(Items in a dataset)
::::
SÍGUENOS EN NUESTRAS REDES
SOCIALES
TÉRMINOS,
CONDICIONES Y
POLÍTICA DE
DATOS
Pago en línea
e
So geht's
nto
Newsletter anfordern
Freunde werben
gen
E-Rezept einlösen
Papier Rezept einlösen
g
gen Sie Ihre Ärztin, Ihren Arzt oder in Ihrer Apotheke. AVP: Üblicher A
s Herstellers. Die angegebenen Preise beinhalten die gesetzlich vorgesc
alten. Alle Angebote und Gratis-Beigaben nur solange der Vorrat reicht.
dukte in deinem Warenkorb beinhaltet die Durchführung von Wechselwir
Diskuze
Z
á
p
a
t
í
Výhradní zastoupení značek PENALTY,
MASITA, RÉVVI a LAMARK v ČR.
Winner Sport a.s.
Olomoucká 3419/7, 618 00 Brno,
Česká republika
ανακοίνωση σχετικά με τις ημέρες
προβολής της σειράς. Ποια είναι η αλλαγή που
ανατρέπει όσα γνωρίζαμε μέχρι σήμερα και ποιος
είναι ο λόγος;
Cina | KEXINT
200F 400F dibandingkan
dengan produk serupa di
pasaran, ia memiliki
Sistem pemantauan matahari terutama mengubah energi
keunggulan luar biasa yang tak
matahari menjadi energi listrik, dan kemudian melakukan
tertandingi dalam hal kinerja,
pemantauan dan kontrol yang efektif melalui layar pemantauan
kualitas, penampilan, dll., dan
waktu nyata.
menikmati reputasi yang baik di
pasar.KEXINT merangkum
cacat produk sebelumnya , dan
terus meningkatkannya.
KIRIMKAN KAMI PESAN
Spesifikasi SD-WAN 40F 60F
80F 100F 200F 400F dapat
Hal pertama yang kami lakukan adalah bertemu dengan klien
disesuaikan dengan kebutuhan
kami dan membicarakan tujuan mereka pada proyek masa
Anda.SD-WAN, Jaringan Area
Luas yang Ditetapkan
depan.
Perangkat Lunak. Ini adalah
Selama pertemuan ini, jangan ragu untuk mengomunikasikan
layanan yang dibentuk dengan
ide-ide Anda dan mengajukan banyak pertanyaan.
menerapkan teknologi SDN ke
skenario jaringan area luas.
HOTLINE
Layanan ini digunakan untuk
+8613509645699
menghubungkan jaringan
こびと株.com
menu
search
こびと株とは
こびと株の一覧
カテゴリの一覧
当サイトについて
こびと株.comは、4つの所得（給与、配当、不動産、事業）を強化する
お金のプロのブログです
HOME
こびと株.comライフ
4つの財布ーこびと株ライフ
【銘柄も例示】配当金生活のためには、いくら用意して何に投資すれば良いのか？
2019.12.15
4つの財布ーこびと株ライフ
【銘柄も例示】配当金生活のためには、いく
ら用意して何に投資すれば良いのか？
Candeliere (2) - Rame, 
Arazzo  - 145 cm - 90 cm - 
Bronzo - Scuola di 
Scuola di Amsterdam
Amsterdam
::::
- _What the task asks_
Recast every line of the records as a JSON list of strings, one string per line, leaving out any blank lines.

- _Finished task_
[
  "SÍGUENOS EN NUESTRAS REDES",
  "SOCIALES",
  "TÉRMINOS,",
  "CONDICIONES Y",
  "POLÍTICA DE",
  "DATOS",
  "Pago en línea",
  "e",
  "So geht's",
  "nto",
  "Newsletter anfordern",
  "Freunde werben",
  "gen",
  "E-Rezept einlösen",
  "Papier Rezept einlösen",
  "g",
  "gen Sie Ihre Ärztin, Ihren Arzt oder in Ihrer Apotheke. AVP: Üblicher A",
  "s Herstellers. Die angegebenen Preise beinhalten die gesetzlich vorgesc",
  "alten. Alle Angebote und Gratis-Beigaben nur solange der Vorrat reicht.",
  "dukte in deinem Warenkorb beinhaltet die Durchführung von Wechselwir",
  "Diskuze",
  "Z",
  "á",
  "p",
  "a",
  "t",
  "í",
  "Výhradní zastoupení značek PENALTY,",
  "MASITA, RÉVVI a LAMARK v ČR.",
  "Winner Sport a.s.",
  "Olomoucká 3419/7, 618 00 Brno,",
  "Česká republika",
  "ανακοίνωση σχετικά με τις ημέρες",
  "προβολής της σειράς. Ποια είναι η αλλαγή που",
  "ανατρέπει όσα γνωρίζαμε μέχρι σήμερα και ποιος",
  "είναι ο λόγος;",
  "Cina | KEXINT",
  "200F 400F dibandingkan",
  "dengan produk serupa di",
  "pasaran, ia memiliki",
  "Sistem pemantauan matahari terutama mengubah energi",
  "keunggulan luar biasa yang tak",
  "matahari menjadi energi listrik, dan kemudian melakukan",
  "tertandingi dalam hal kinerja,",
  "pemantauan dan kontrol yang efektif melalui layar pemantauan",
  "kualitas, penampilan, dll., dan",
  "waktu nyata.",
  "menikmati reputasi yang baik di",
  "pasar.KEXINT merangkum",
  "cacat produk sebelumnya , dan",
  "terus meningkatkannya.",
  "KIRIMKAN KAMI PESAN",
  "Spesifikasi SD-WAN 40F 60F",
  "80F 100F 200F 400F dapat",
  "Hal pertama yang kami lakukan adalah bertemu dengan klien",
  "disesuaikan dengan kebutuhan",
  "kami dan membicarakan tujuan mereka pada proyek masa",
  "Anda.SD-WAN, Jaringan Area",
  "Luas yang Ditetapkan",
  "depan.",
  "Perangkat Lunak. Ini adalah",
  "Selama pertemuan ini, jangan ragu untuk mengomunikasikan",
  "layanan yang dibentuk dengan",
  "ide-ide Anda dan mengajukan banyak pertanyaan.",
  "menerapkan teknologi SDN ke",
  "skenario jaringan area luas.",
  "HOTLINE",
  "Layanan ini digunakan untuk",
  "+8613509645699",
  "menghubungkan jaringan",
  "こびと株.com",
  "menu",
  "search",
  "こびと株とは",
  "こびと株の一覧",
  "カテゴリの一覧",
  "当サイトについて",
  "こびと株.comは、4つの所得（給与、配当、不動産、事業）を強化する",
  "お金のプロのブログです",
  "HOME",
  "こびと株.comライフ",
  "4つの財布ーこびと株ライフ",
  "【銘柄も例示】配当金生活のためには、いくら用意して何に投資すれば良いのか？",
  "2019.12.15",
  "4つの財布ーこびと株ライフ",
  "【銘柄も例示】配当金生活のためには、いく",
  "ら用意して何に投資すれば良いのか？",
  "Candeliere (2) - Rame, ",
  "Arazzo  - 145 cm - 90 cm - ",
  "Bronzo - Scuola di ",
  "Scuola di Amsterdam",
  "Amsterdam"
]